In sum, the defendant was potentially prejudiced by the improper charge and its aftermath to the extent that the overall integrity of the grand jury proceeding was impaired. CPL §§ 210.35(5); 210.20(1)(c); See People v. Fetcho, 173 Misc.2d 195, 196 Sup Ct Onondaga Co 1997); Cf. Montanez, 90 N.Y.2d at 694. Thus, for the aforementioned reasons, the motion to dismiss the indictment is granted.

As the dismissal of the entire indictment is based on potential prejudice resulting from a coercive legal instruction, and not a defect that is of an “inherently fatal nature,” People v. Gonzalez, 28 Misc.3d 941, 942–43 (Sup Ct Bronx Co 2010), the Court will authorize a representation of the charges in an exercise of its discretion.
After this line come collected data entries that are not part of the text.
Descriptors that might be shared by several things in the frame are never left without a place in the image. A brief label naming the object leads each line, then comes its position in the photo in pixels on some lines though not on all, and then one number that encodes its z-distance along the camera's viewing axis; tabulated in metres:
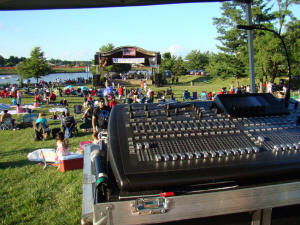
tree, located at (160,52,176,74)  45.00
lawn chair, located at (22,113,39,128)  11.56
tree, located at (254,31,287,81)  19.67
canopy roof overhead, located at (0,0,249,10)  2.00
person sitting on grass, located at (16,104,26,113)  14.75
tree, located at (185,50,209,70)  63.22
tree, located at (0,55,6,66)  105.50
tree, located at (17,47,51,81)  37.00
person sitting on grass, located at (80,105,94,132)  10.34
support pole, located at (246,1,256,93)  2.80
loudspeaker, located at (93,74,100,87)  29.84
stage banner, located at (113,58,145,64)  28.69
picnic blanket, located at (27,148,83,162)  5.39
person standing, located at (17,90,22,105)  17.75
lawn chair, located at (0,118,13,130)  11.12
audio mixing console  1.22
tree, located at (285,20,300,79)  21.11
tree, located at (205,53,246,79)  30.69
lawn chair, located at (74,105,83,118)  13.52
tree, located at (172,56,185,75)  43.38
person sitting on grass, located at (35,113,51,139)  8.81
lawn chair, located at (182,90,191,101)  20.31
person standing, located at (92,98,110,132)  6.48
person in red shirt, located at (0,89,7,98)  23.19
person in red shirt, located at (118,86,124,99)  21.39
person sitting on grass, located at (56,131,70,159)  5.71
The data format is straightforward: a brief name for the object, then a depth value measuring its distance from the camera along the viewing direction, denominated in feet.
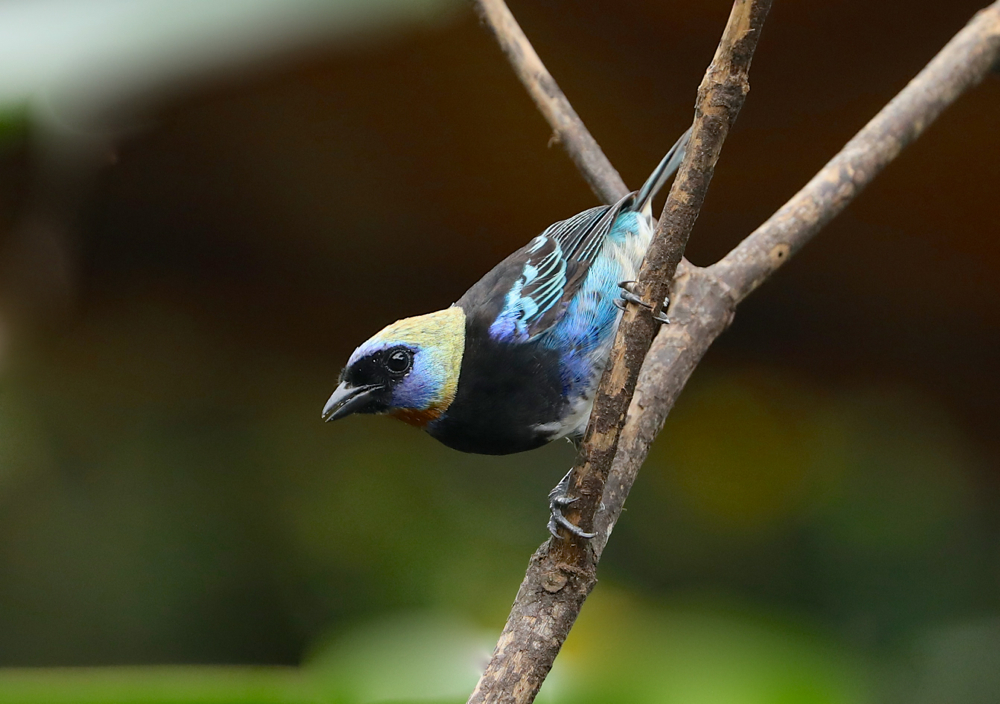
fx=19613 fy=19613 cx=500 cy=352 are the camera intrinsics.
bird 13.21
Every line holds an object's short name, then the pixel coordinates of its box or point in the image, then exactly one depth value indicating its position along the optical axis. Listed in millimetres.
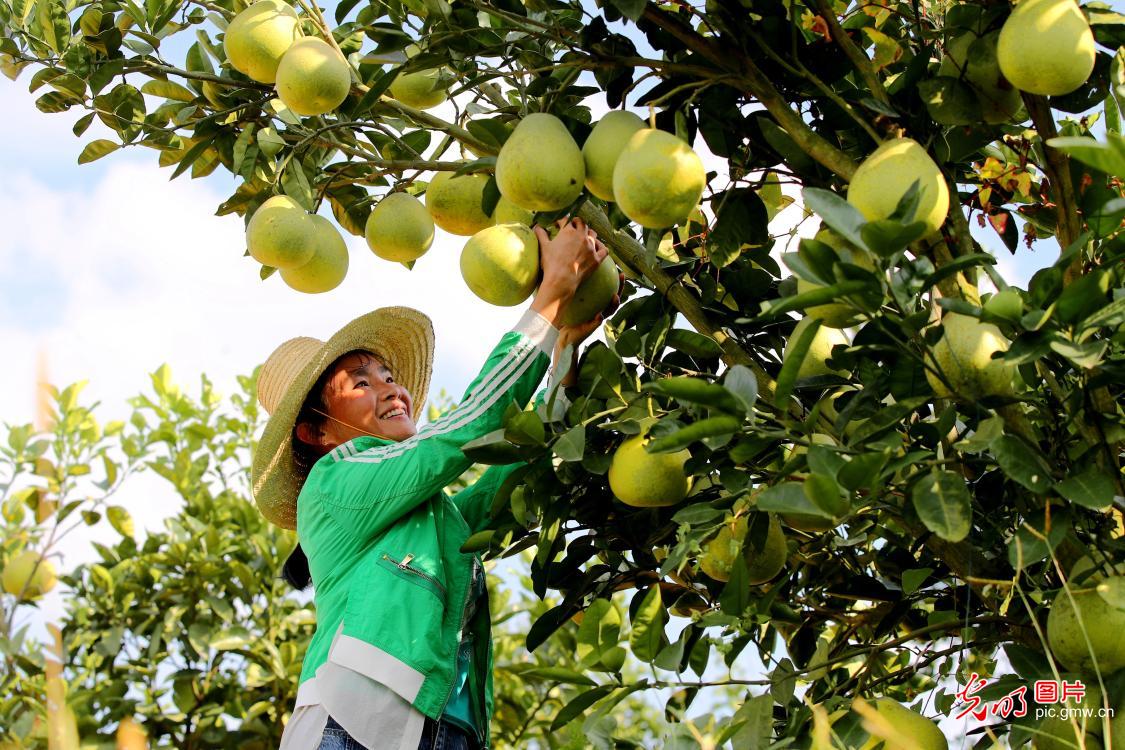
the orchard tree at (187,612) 4086
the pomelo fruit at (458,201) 2389
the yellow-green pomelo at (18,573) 3969
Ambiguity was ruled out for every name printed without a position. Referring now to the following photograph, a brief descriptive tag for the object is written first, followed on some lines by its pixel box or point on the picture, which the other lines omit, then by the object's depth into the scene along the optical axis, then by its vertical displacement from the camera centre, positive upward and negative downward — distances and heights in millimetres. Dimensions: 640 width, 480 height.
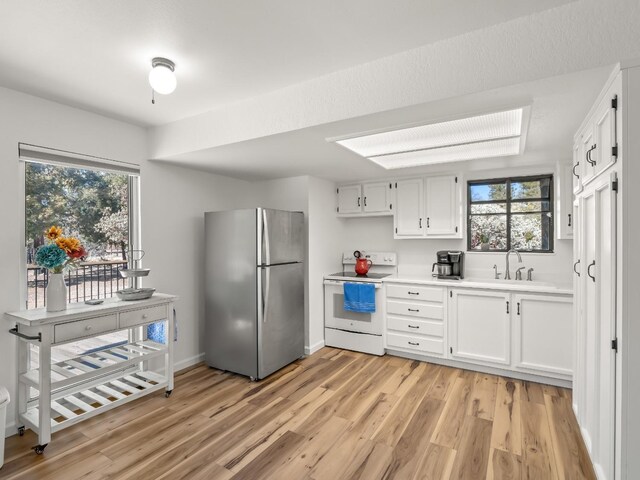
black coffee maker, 3863 -293
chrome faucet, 3713 -227
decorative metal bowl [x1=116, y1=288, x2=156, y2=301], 2762 -442
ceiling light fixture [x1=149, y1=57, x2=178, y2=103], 1932 +955
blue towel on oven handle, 3904 -674
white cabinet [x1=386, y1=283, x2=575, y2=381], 3045 -886
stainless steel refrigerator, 3271 -507
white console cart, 2223 -976
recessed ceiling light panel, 2172 +764
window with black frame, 3678 +291
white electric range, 3934 -935
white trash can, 2010 -1048
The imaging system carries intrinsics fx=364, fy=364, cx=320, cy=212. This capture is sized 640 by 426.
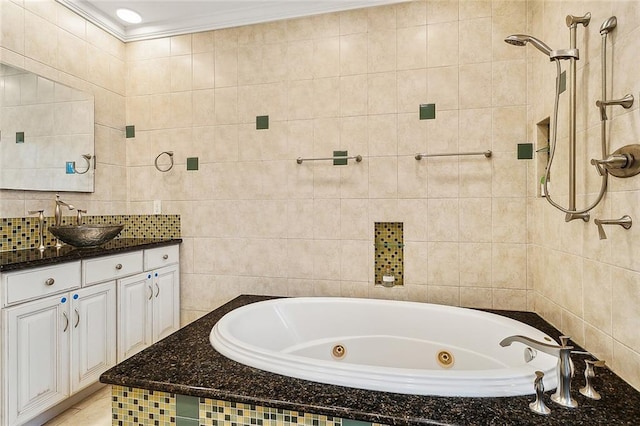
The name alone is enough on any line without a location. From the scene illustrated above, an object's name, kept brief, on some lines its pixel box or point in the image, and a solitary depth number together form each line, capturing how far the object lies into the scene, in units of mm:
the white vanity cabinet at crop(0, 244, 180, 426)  1745
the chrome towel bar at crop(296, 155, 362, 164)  2477
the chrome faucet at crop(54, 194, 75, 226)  2387
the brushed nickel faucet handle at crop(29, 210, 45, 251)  2291
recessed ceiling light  2689
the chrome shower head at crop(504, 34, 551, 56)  1590
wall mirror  2158
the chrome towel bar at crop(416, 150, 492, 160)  2291
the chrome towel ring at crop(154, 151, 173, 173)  2900
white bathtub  1585
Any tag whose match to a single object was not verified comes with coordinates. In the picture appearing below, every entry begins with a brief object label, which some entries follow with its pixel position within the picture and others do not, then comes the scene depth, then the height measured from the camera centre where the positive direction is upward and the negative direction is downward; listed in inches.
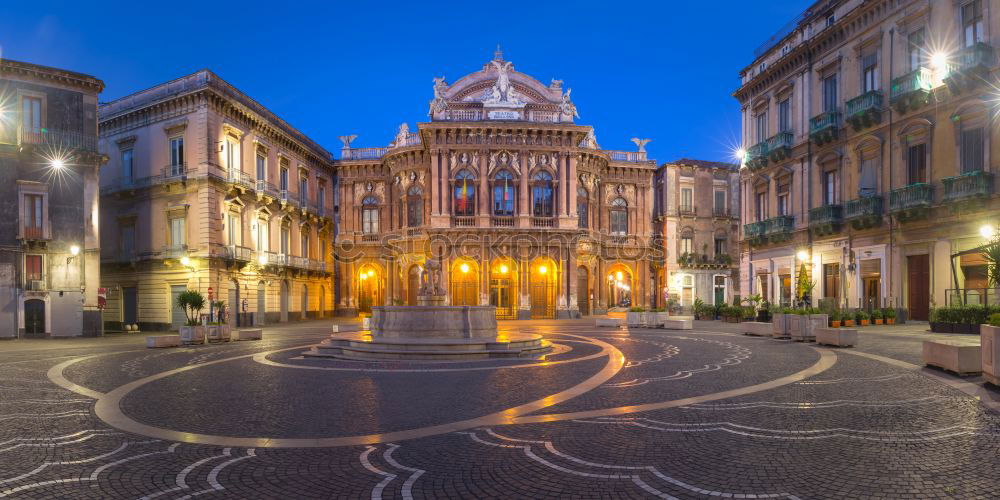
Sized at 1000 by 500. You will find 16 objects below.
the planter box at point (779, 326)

CPL § 210.20(4).

This constitutes the Decision and Order of the Court.


1.  Following the incomplete read-back, the prosecutor immediately re-instructed the grand jury on the elements of the charges even though the grand jury had neither voted nor asked that these instructions be read again. While this instruction was legally accurate, nonetheless, at this point, the grand jurors heard the charge only against the backdrop of evidence that made no reference to testimony presented after the defendant testified, and which they had voted to hear again.